YouTube Scrapper And Category Classifier
Scraping Data-
The scraping is done by YouTube Data API V3. The API provides search list function which takes search query as parameter along with other parameters like region, type. This API return result in JSON format.
I wrote a function which uses this API and return a dictionary with column names as keys and content data as values. Through this I was able to get maximum, accurate and relevant results.
The scraping script generates a CSV file from the results.
Text Classification-
For text classification I used one model from each category mentioned in assignment.
- From first category, I used SVM model because it was more accurate and scalable. SVMs can efficiently perform a non-linear classification using what is called the kernel trick, implicitly mapping their inputs into high-dimensional feature spaces. Support vector machines algorithm categorizes unlabelled data, and is one of the most widely used clustering algorithms in industrial applications.
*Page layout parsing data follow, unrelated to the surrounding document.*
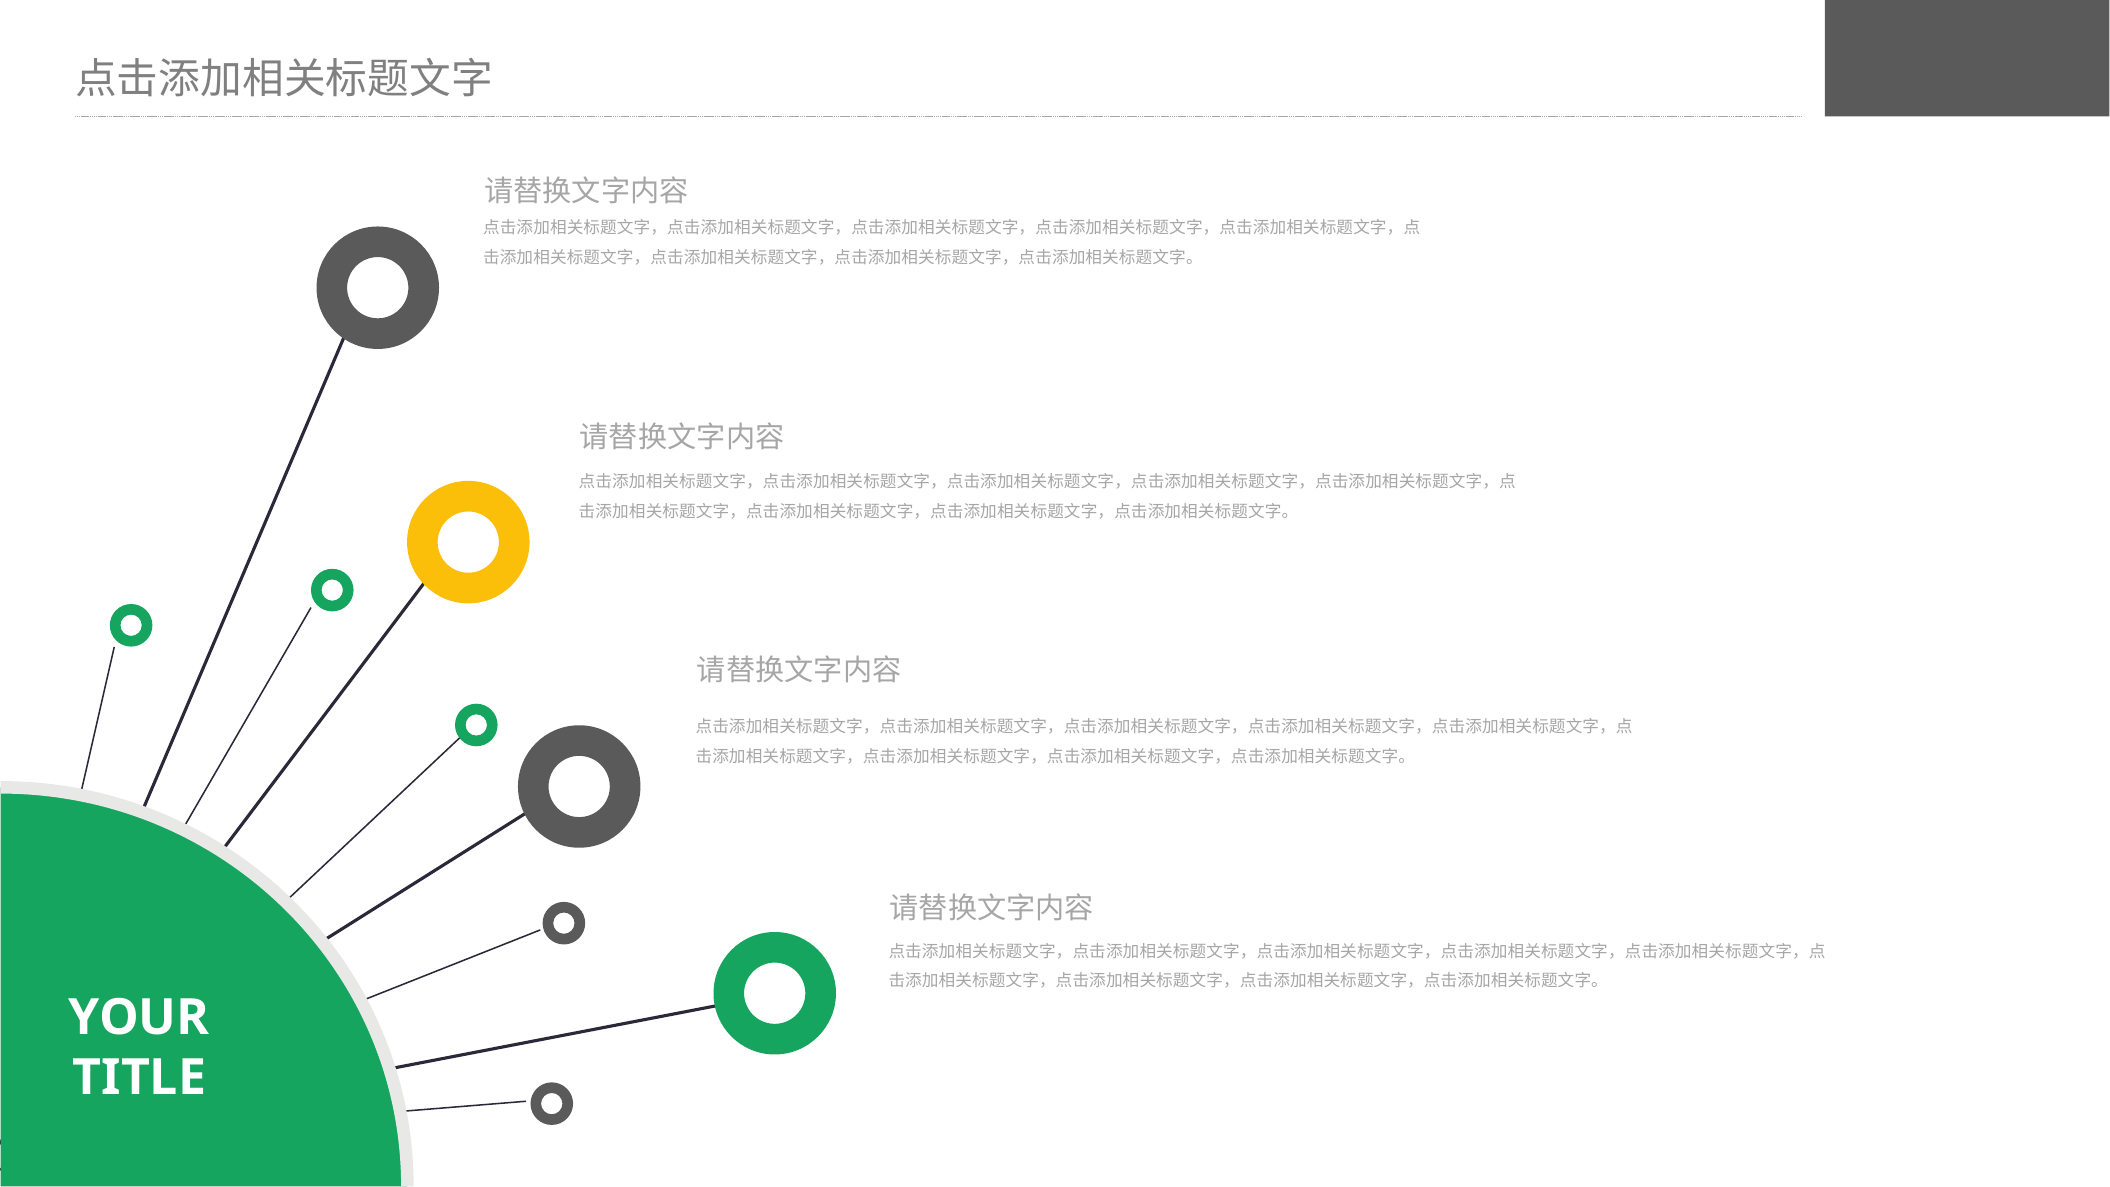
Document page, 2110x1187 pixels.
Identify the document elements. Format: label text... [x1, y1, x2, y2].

text_box 点击添加相关标题文字，点击添加相关标题文字，点击添加相关标题文字，点击添加相关标题文字，点击添加相关标题文字，点击添加相关标题文字，点击添加相关标题文字，点击添加相关标题文字，点击添加相关标题文字。 [722, 453, 1540, 529]
text_box [722, 932, 836, 1055]
text_box 请替换文字内容 [722, 642, 1080, 694]
text_box [316, 226, 440, 326]
text_box 点击添加相关标题文字，点击添加相关标题文字，点击添加相关标题文字，点击添加相关标题文字，点击添加相关标题文字，点击添加相关标题文字，点击添加相关标题文字，点击添加相关标题文字，点击添加相关标题文字。 [722, 698, 1658, 773]
text_box 请替换文字内容 [873, 874, 1273, 933]
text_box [0, 787, 408, 1187]
text_box 点击添加相关标题文字 [59, 44, 563, 107]
text_box 点击添加相关标题文字，点击添加相关标题文字，点击添加相关标题文字，点击添加相关标题文字，点击添加相关标题文字，点击添加相关标题文字，点击添加相关标题文字，点击添加相关标题文字，点击添加相关标题文字。 [873, 922, 1850, 998]
text_box 请替换文字内容 [468, 157, 867, 216]
text_box 点击添加相关标题文字，点击添加相关标题文字，点击添加相关标题文字，点击添加相关标题文字，点击添加相关标题文字，点击添加相关标题文字，点击添加相关标题文字，点击添加相关标题文字，点击添加相关标题文字。 [468, 199, 1445, 274]
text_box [0, 326, 722, 1176]
text_box 请替换文字内容 [722, 403, 963, 462]
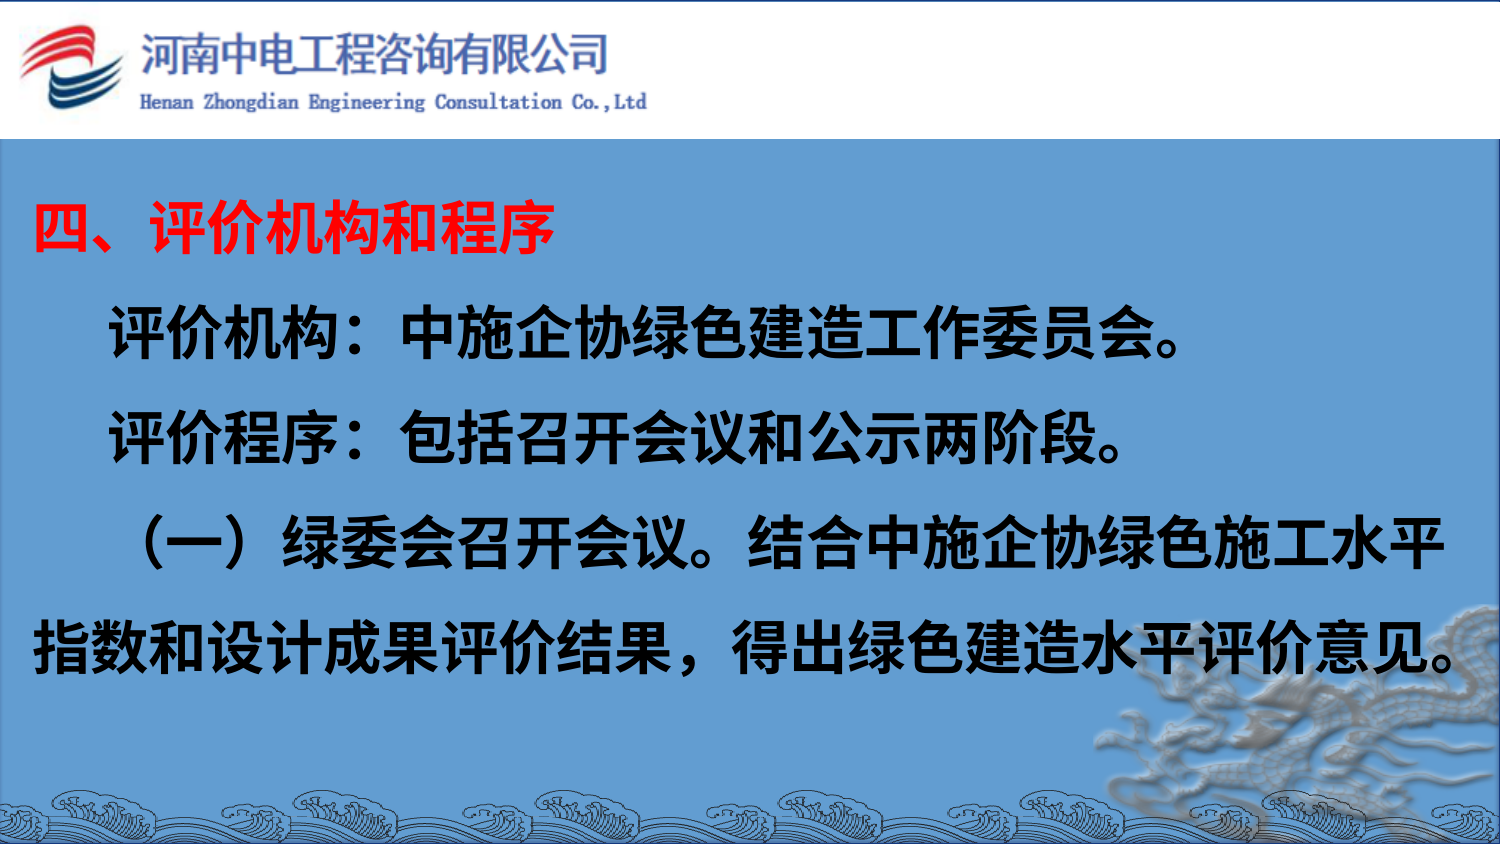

SVM Accuracy Score: 32.91015625
Precision: 0.329102
Recall: 0.329102
F1: 0.329102 - From second category, I used shallow NN model because it was based on learning data representations, as opposed to task-specific algorithms. Learning can be supervised, semi-supervised or unsupervised. The NN finds the correct mathematical manipulation to turn the input into the output, whether it be a linear relationship or a non-linear relationship. The network moves through the layers calculating the probability of each output. The NN gives better results on datasets that are not easily separable and are to complicated for naïve algorithms to classify.
Loss: 0.166
Accuracy: 0.941
F1 Score: 0.789
Precision: 0.950
Recall: 0.680 - From third category, I used shallow RNN model because in which data can flow in any direction, are used for applications such as language modelling. Long short-term memory is particularly effective for this use. RNNs can use their internal state (memory) to process sequences of inputs. This makes them applicable to tasks such as unsegmented, connected handwriting recognition or speech recognition. RNNs are better at understanding the sequence of text than any other because they does not lose the order of the text.
Loss: 0.464
Accuracy: 0.833
F1 Score: 0.000
Precision: 0.000
Recall: 0.000